Work required -
Transcribe the records word for word, from the very start through the line that contains "Accounting & Tax", with that line included.

Data supplied -
┏━━
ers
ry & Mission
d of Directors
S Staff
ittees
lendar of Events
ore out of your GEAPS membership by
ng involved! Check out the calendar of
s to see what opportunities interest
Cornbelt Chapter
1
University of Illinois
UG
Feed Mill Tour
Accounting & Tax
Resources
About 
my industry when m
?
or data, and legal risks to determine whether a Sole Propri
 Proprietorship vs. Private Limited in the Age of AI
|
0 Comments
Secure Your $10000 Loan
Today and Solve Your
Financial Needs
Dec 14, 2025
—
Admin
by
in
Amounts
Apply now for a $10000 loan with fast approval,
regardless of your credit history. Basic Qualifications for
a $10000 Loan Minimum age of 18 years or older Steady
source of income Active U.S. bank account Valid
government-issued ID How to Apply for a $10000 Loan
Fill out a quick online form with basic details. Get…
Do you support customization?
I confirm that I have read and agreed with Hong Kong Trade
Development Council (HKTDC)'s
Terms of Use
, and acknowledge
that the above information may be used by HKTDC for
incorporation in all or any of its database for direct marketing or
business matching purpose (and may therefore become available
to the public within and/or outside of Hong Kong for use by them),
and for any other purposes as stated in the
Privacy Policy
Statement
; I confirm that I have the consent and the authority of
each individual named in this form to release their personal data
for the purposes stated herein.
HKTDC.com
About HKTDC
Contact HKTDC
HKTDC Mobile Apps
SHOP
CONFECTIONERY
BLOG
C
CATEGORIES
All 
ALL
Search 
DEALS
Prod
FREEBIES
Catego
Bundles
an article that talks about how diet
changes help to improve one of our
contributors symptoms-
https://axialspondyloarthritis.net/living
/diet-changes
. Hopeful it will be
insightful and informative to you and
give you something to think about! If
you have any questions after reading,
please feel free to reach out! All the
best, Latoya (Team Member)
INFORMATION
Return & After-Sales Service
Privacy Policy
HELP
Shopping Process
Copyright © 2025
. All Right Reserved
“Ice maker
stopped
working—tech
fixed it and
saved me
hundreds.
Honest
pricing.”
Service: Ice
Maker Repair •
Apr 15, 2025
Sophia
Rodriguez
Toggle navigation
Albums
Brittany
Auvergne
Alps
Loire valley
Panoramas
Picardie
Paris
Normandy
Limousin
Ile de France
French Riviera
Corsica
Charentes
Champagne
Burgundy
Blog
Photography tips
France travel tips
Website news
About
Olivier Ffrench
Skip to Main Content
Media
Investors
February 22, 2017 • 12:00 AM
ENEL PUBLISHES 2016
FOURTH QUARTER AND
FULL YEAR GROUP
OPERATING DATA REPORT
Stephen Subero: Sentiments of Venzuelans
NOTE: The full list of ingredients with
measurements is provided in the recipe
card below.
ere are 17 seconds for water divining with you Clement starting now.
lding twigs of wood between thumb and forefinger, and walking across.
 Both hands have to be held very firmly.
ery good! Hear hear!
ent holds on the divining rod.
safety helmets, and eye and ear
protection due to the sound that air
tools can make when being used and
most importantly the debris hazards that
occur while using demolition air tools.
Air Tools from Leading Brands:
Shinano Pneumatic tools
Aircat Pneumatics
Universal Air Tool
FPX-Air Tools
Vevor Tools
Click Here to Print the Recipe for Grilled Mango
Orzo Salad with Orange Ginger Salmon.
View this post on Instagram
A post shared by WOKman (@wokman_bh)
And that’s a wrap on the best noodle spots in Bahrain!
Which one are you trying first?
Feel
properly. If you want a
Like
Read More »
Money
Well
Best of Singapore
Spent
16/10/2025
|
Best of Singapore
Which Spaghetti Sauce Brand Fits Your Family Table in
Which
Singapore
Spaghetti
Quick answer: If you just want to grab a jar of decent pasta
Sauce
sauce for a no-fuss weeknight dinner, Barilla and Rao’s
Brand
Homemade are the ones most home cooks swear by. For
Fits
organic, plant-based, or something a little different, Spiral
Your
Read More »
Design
┗━━
Result for this exercise -
ers
ry & Mission
d of Directors
S Staff
ittees
lendar of Events
ore out of your GEAPS membership by
ng involved! Check out the calendar of
s to see what opportunities interest
Cornbelt Chapter
1
University of Illinois
UG
Feed Mill Tour
Accounting & Tax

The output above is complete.